◆ Input records:

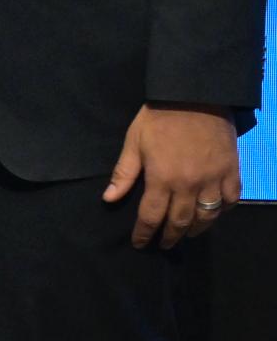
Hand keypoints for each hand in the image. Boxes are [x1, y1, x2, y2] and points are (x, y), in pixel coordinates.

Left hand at [104, 105, 242, 247]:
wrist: (195, 96)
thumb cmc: (159, 118)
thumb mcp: (134, 142)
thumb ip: (124, 173)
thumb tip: (109, 199)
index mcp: (162, 179)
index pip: (151, 216)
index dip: (144, 233)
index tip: (140, 243)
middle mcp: (189, 185)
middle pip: (179, 221)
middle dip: (170, 236)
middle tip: (164, 244)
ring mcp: (213, 179)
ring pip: (207, 215)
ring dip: (196, 229)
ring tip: (187, 235)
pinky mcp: (231, 171)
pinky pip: (231, 199)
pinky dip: (223, 210)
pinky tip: (214, 214)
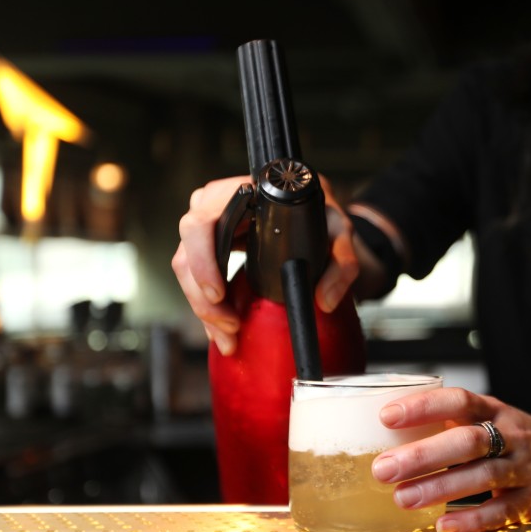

◆ Task to carry out: Reproduce only the lines from the first line of the listing above up to and including the line that holds "pinky dip: (223, 210)". Omit the pictures.

◆ Problem solution:
Hand keypoints for each hand in the image. Boxes are [x1, y1, x2, y2] and points are (x, y), in pixel coordinates.

Left hand at [104, 105, 242, 247]:
wrist: (195, 96)
thumb cmc: (159, 118)
thumb mcp: (134, 142)
thumb ip: (124, 173)
thumb tip: (109, 199)
index mcp: (162, 179)
index pip: (151, 216)
index dip: (144, 233)
index tip: (140, 243)
middle mcp: (189, 185)
middle pip: (179, 221)
middle dip: (170, 236)
middle tip: (164, 244)
ring mcp: (213, 179)
ring pip: (207, 215)
ring dip: (196, 229)
ring tip: (187, 235)
pinky mcp: (231, 171)
pinky pip: (231, 199)
pinky dip: (223, 210)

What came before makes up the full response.